▶ TASK PROMPT
Can you change every "reaches" in these records to "advances to", keep everything else the same, and leave the pictures out?

─── THE DATA

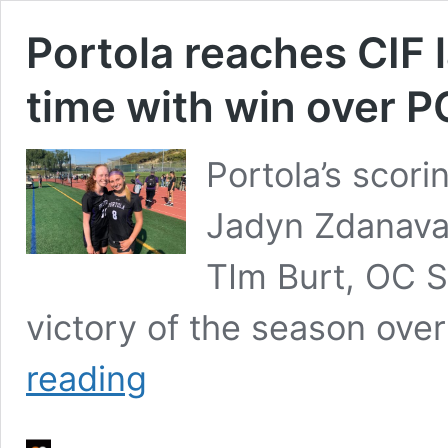
Portola reaches CIF la
time with win over P
Portola’s scori
Jadyn Zdanava
TIm Burt, OC Sp
victory of the season ov
Portola
reading
reaches
CIF
lacrosse
finals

──────

▶ ANSWER TO THIS EXERCISE
Portola advances to CIF la
time with win over P
Portola’s scori
Jadyn Zdanava
TIm Burt, OC Sp
victory of the season ov
Portola
reading
advances to
CIF
lacrosse
finals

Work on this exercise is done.